Brook Elliott shares MOTHER readers favorite crop varieties, including Amish Paste tomato, Trail of Tears pole beans, Packman broccoli and Clemson Spineless okra.
Trail of Tears pole beans.
PHOTO: DAVID CAVAGNARO
MOTHER readers share their favorite crop varieties.
Great taste is one of the biggest reasons to grow your own garden, yet many of the best-tasting varieties are becoming hard to find because our current food system often values shelf life and shipping qualities more than taste and tenderness. MOTHER'S Cream-of-the-Crops series of readers favorite crop varieties presents outstanding varieties recommended by our readers.

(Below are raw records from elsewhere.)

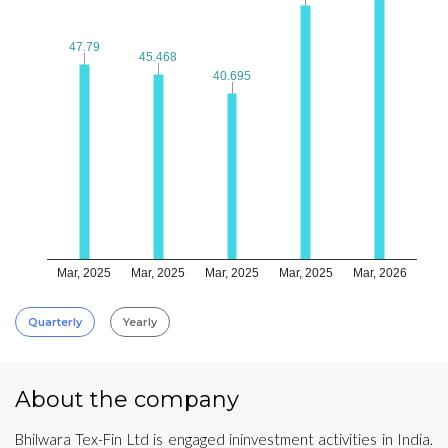
47.79
47.79
45.468
45.468
40.695
40.695
Mar, 2025
Mar, 2025
Mar, 2025
Mar, 2025
Mar, 2026
Quarterly
Yearly
About the company
Bhilwara Tex-Fin Ltd is engaged ininvestment activities in India.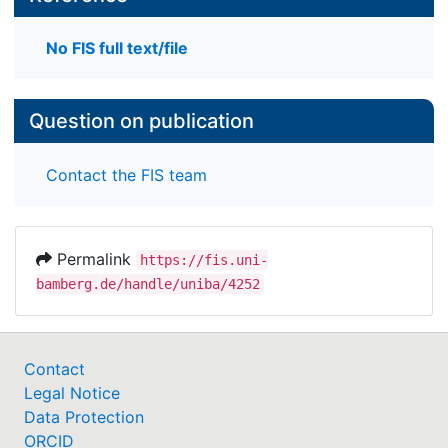
No FIS full text/file
Question on publication
Contact the FIS team
Permalink
https://fis.uni-
bamberg.de/handle/uniba/4252
Contact
Legal Notice
Data Protection
ORCID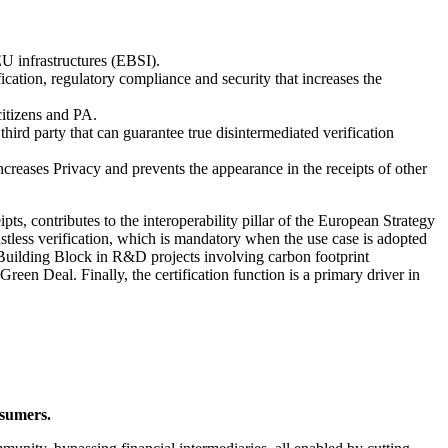
EU infrastructures (EBSI).
ication, regulatory compliance and security that increases the
citizens and PA.
 third party that can guarantee true disintermediated verification
ncreases Privacy and prevents the appearance in the receipts of other
, contributes to the interoperability pillar of the European Strategy
ustless verification, which is mandatory when the use case is adopted
a Building Block in R&D projects involving carbon footprint
reen Deal. Finally, the certification function is a primary driver in
nsumers.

"Amish Paste" is an heirloom tomato from the Amish community in Wisconsin. It's an abundant producer of blocky, pointed, deep-red fruits, often described as "acorn-shaped," "ox heart" or "teardrop." The tomatoes are thick-fleshed, with relatively few seeds.
Often listed as an 8-ounce tomato, they actually are of variable size but have unmistakably outstanding flavor. This variety won first place in a tasting of more than two dozen varieties in this country, and second place in a similar tasting in Australia.

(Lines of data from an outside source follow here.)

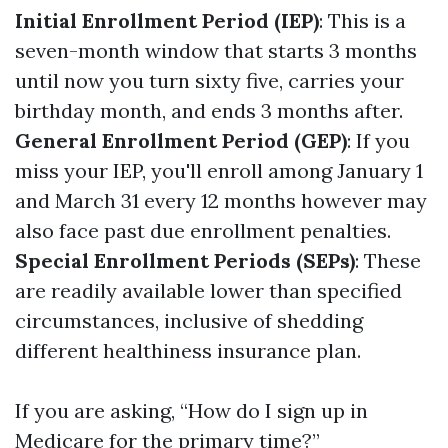
Initial Enrollment Period (IEP)
: This is a
seven-month window that starts 3 months
until now you turn sixty five, carries your
birthday month, and ends 3 months after.
General Enrollment Period (GEP)
: If you
miss your IEP, you'll enroll among January 1
and March 31 every 12 months however may
also face past due enrollment penalties.
Special Enrollment Periods (SEPs)
: These
are readily available lower than specified
circumstances, inclusive of shedding
different healthiness insurance plan.
If you are asking, “How do I sign up in
Medicare for the primary time?”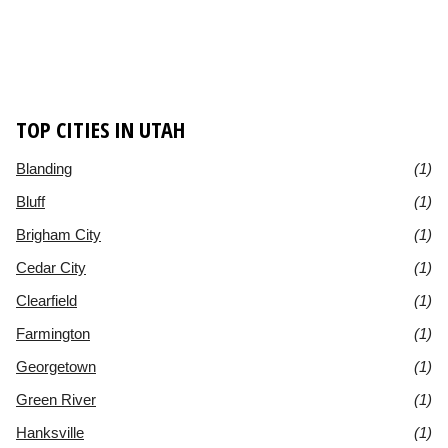
TOP CITIES IN UTAH
Blanding
(1)
Bluff
(1)
Brigham City
(1)
Cedar City
(1)
Clearfield
(1)
Farmington
(1)
Georgetown
(1)
Green River
(1)
Hanksville
(1)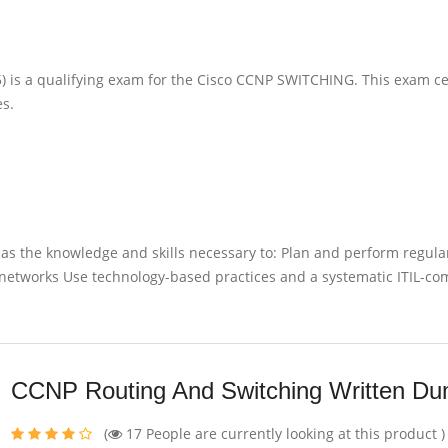
is a qualifying exam for the Cisco CCNP SWITCHING. This exam cer
es.
has the knowledge and skills necessary to: Plan and perform regula
etworks Use technology-based practices and a systematic ITIL-co
CCNP Routing And Switching Written D
(
17
People are currently looking at this product )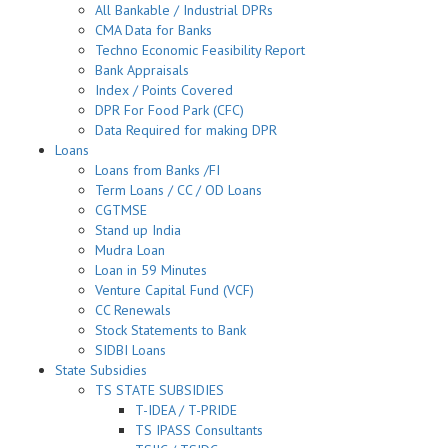
All Bankable / Industrial DPRs
CMA Data for Banks
Techno Economic Feasibility Report
Bank Appraisals
Index / Points Covered
DPR For Food Park (CFC)
Data Required for making DPR
Loans
Loans from Banks /FI
Term Loans / CC / OD Loans
CGTMSE
Stand up India
Mudra Loan
Loan in 59 Minutes
Venture Capital Fund (VCF)
CC Renewals
Stock Statements to Bank
SIDBI Loans
State Subsidies
TS STATE SUBSIDIES
T-IDEA / T-PRIDE
TS IPASS Consultants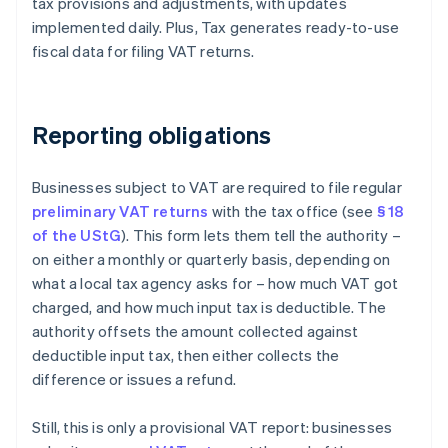
tax provisions and adjustments, with updates
implemented daily. Plus, Tax generates ready-to-use
fiscal data for filing VAT returns.
Reporting obligations
Businesses subject to VAT are required to file regular
preliminary VAT returns
with the tax office (see
§ 18
of the UStG
). This form lets them tell the authority –
on either a monthly or quarterly basis, depending on
what a local tax agency asks for – how much VAT got
charged, and how much input tax is deductible. The
authority offsets the amount collected against
deductible input tax, then either collects the
difference or issues a refund.
Still, this is only a provisional VAT report: businesses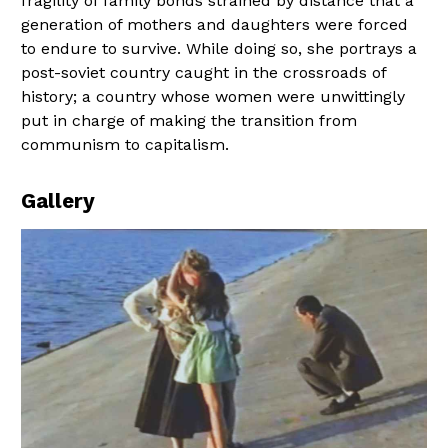
fragility of family bonds strained by distance that a
generation of mothers and daughters were forced
to endure to survive. While doing so, she portrays a
post-soviet country caught in the crossroads of
history; a country whose women were unwittingly
put in charge of making the transition from
communism to capitalism.
Gallery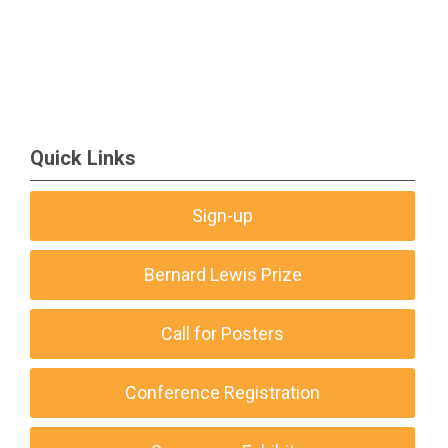
Quick Links
Sign-up
Bernard Lewis Prize
Call for Posters
Conference Registration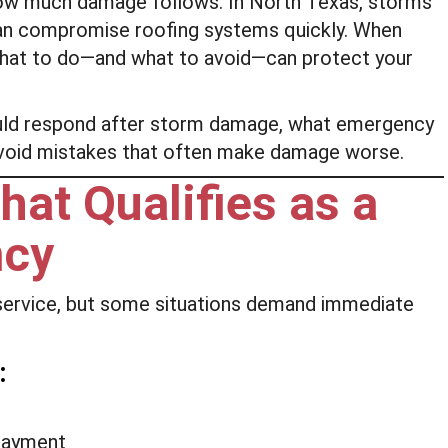
ow much damage follows. In North Texas, storms
t can compromise roofing systems quickly. When
what to do—and what to avoid—can protect your
uld respond after storm damage, what emergency
 avoid mistakes that often make damage worse.
at Qualifies as a
ncy
service, but some situations demand immediate
:
rlayment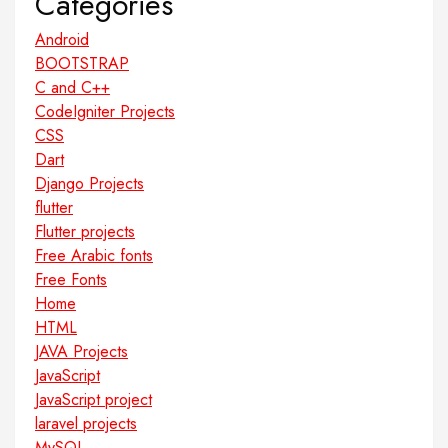
Categories
Android
BOOTSTRAP
C and C++
CodeIgniter Projects
CSS
Dart
Django Projects
flutter
Flutter projects
Free Arabic fonts
Free Fonts
Home
HTML
JAVA Projects
JavaScript
JavaScript project
laravel projects
MySQL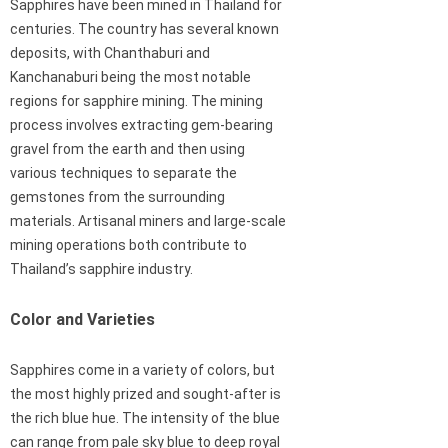
Sapphires have been mined in Thailand for
centuries. The country has several known
deposits, with Chanthaburi and
Kanchanaburi being the most notable
regions for sapphire mining. The mining
process involves extracting gem-bearing
gravel from the earth and then using
various techniques to separate the
gemstones from the surrounding
materials. Artisanal miners and large-scale
mining operations both contribute to
Thailand’s sapphire industry.
Color and Varieties
Sapphires come in a variety of colors, but
the most highly prized and sought-after is
the rich blue hue. The intensity of the blue
can range from pale sky blue to deep royal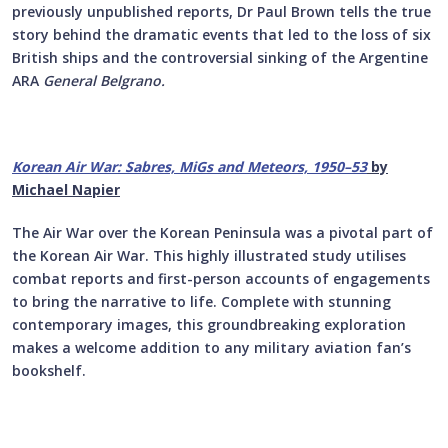
previously unpublished reports, Dr Paul Brown tells the true
story behind the dramatic events that led to the loss of six
British ships and the controversial sinking of the Argentine
ARA
General Belgrano.
Korean Air War:
Sabres, MiGs and Meteors, 1950–53
by
Michael Napier
The Air War over the Korean Peninsula was a pivotal part of
the Korean Air War. This highly illustrated study utilises
combat reports and first-person accounts of engagements
to bring the narrative to life. Complete with stunning
contemporary images, this groundbreaking exploration
makes a welcome addition to any military aviation fan’s
bookshelf.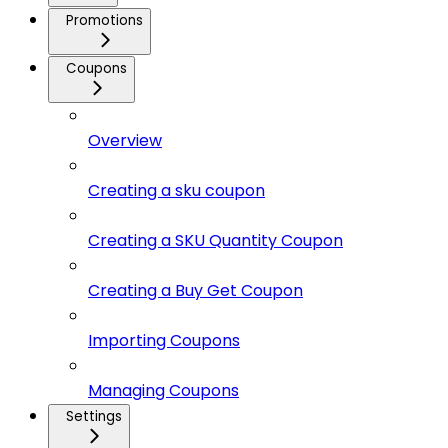
Promotions
Coupons
Overview
Creating a sku coupon
Creating a SKU Quantity Coupon
Creating a Buy Get Coupon
Importing Coupons
Managing Coupons
Settings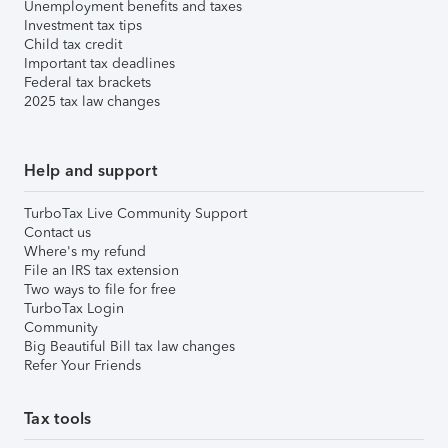
Unemployment benefits and taxes
Investment tax tips
Child tax credit
Important tax deadlines
Federal tax brackets
2025 tax law changes
Help and support
TurboTax Live Community Support
Contact us
Where's my refund
File an IRS tax extension
Two ways to file for free
TurboTax Login
Community
Big Beautiful Bill tax law changes
Refer Your Friends
Tax tools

In addition to a rich, full-bodied summer-tomato flavor, "Amish Paste" is an all around tomato, fleshy enough to be used as a paste tomato, tender enough for a salad slicer, yet juicy enough for nice, thick tomato juice. I've tried dozens of tomatoes and rate this as one of the best canning tomatoes available.
Seed is available from numerous sources, including the Seed Savers Exchange [www.seedsavers.org].
— David Cavagnaro
"Trail of Tears" is the epitome of a versatile bean. Usually considered a fresh shelling or dry bean, young pods also can be eaten as snap beans, sliced and added to salads, or steamed whole and added to any meat or poultry dish. When dried, they have a smoky taste that turns even a so-so pork-and-bean dish into a gourmet tastefest.

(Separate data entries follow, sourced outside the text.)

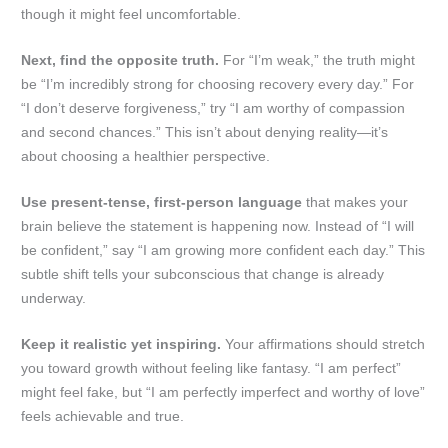
though it might feel uncomfortable.
Next, find the opposite truth.
For “I’m weak,” the truth might
be “I’m incredibly strong for choosing recovery every day.” For
“I don’t deserve forgiveness,” try “I am worthy of compassion
and second chances.” This isn’t about denying reality—it’s
about choosing a healthier perspective.
Use present-tense, first-person language
that makes your
brain believe the statement is happening now. Instead of “I will
be confident,” say “I am growing more confident each day.” This
subtle shift tells your subconscious that change is already
underway.
Keep it realistic yet inspiring.
Your affirmations should stretch
you toward growth without feeling like fantasy. “I am perfect”
might feel fake, but “I am perfectly imperfect and worthy of love”
feels achievable and true.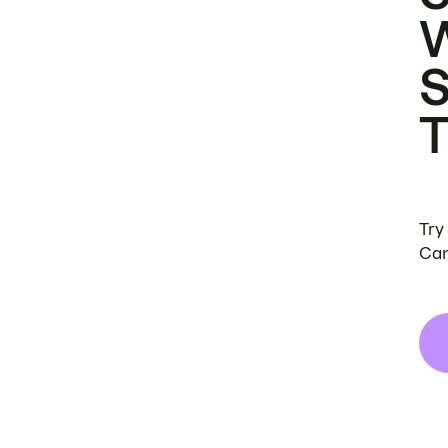
Try
Can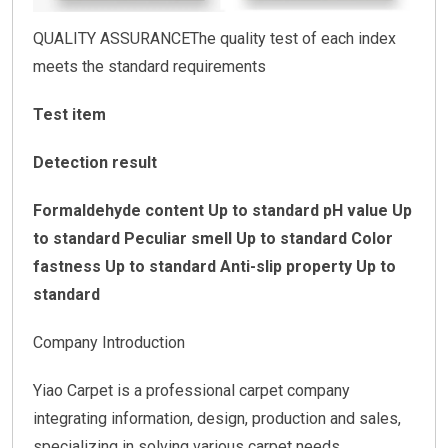
QUALITY ASSURANCEThe quality test of each index
meets the standard requirements
Test item
Detection result
Formaldehyde content Up to standard
pH value Up
to standard
Peculiar smell Up to standard
Color
fastness Up to standard
Anti-slip property Up to
standard
Company Introduction
Yiao Carpet is a professional carpet company
integrating information, design, production and sales,
specializing in solving various carpet needs.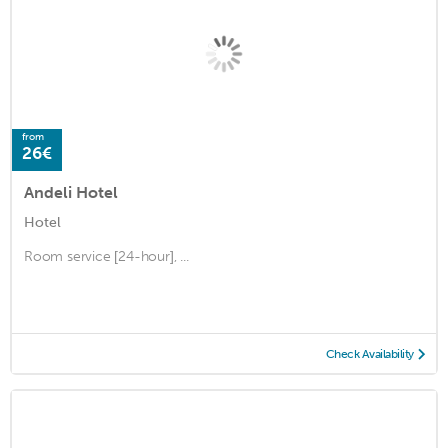
from
26€
Andeli Hotel
Hotel
Room service [24-hour], ...
Check Availability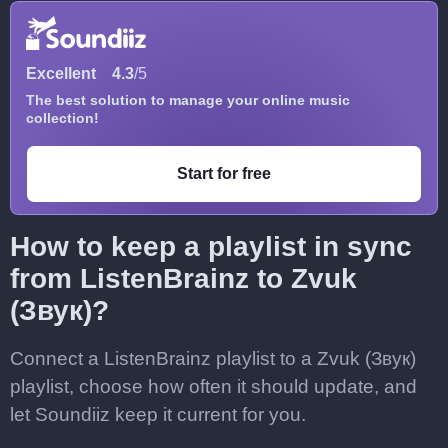
Excellent
4.3
/5
The best solution to manage your online music
collection!
Start for free
How to keep a playlist in sync
from ListenBrainz to Zvuk
(Звук)?
Connect a ListenBrainz playlist to a Zvuk (Звук)
playlist, choose how often it should update, and
let Soundiiz keep it current for you.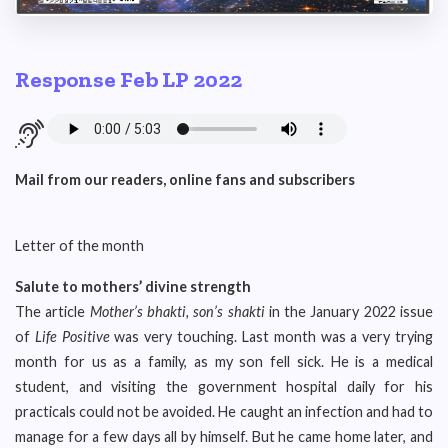
Response Feb LP 2022
Mail from our readers, online fans and subscribers
Letter of the month
Salute to mothers’ divine strength
The article
Mother’s bhakti, son’s shakti
in the January 2022 issue
of
Life Positive
was very touching. Last month was a very trying
month for us as a family, as my son fell sick. He is a medical
student, and visiting the government hospital daily for his
practicals could not be avoided. He caught an infection and had to
manage for a few days all by himself. But he came home later, and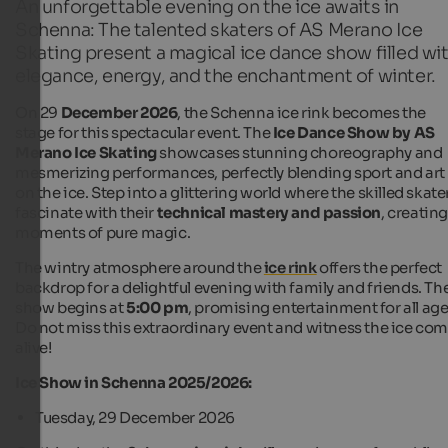
An unforgettable evening on the ice awaits in
Schenna: The talented skaters of AS Merano Ice
Skating present a magical ice dance show filled wi
elegance, energy, and the enchantment of winter.
On 29
December 2026
, the Schenna ice rink becomes the
stage for this spectacular event. The
Ice Dance Show by AS
Merano Ice Skating
showcases stunning choreography and
mesmerizing performances, perfectly blending sport and art
on the ice. Step into a glittering world where the skilled skate
fascinate with their
technical mastery and passion
, creatin
moments of pure magic.
The wintry atmosphere around the
ice rink
offers the perfect
backdrop for a delightful evening with family and friends. Th
show begins at
5:00 pm
, promising entertainment for all age
Do not miss this extraordinary event and witness the ice co
alive!
Ice Show in Schenna 2025/2026:
Tuesday, 29 December 2026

"Trail of Tears," sometimes called "Cherokee Trail of Tears" or "Cherokee Black," is a very old variety, reportedly carried by the Cherokee Indians during their forced removal in 1838 and 1839 from Georgia to Oklahoma.
The rampant vines produce numerous pods that turn purple as they mature. The beans themselves are purple in the fresh-shelling stage but mature to midnight black. Vines should be well supported on poles or trellises, or the weight of the crop can cause them to fall.
Seed is available from Horus Botanicals; Salem, AR. Catalog, $3.
— John Yeoman
Beds, United Kingdom
"Packman" broccoli has a sweet, earthy taste. A reliable performer, it is early maturing with large, sage-green central heads of uniform size.
To harvest, cut the main head at a 45-degree angle before the buds open. Harvestable side shoots will form soon after the central head is cut. The plants are relatively tall, growing to 27 inches.
Like other broccoli, "Packman" should be started indoors five to six weeks before your safe plant-out date (March or April in most parts of the country), or it can be direct-sown in some areas such as the Pacific Northwest. It is cold hardy but requires early plantings because it will not tolerate high summer heat. Floating row covers help deter cabbage worms and loopers.
"'Packman" preserves well, with stalks remaining firm, and even after being frozen, it tastes as if it just came out of the garden.
Seed is available from Territorial Seed Co. [www.territorialseed.com].
— Sheila Wallin
"Clemson Spineless" is a tender, earthy, full-bodied okra. It tastes great and cooks quickly while retaining a firm texture. It's especially good in gumbo, fried or pickled.
A hearty producer, "Clemson Spineless" is easy to grow either by direct sowing after all danger of frost is past, or by pre-starting and transplanting. The plants are vigorous and tall, growing up to 5 feet, and produce prolifically. Pods are uniformly straight, deep-green, ribbed and spineless. They'll grow to 9 inches, but should be harvested at 3 to 3 1/2 inches for best flavor.
A longtime favorite, particularly in the Cotton Belt, "Clemson Spineless" was released in 1938 and named an All-America Selection in 1939. Since then, it has become the most-popular okra grown, both commercially and in home gardens. It is widely available. Because the seed is open-pollinated, it can be saved.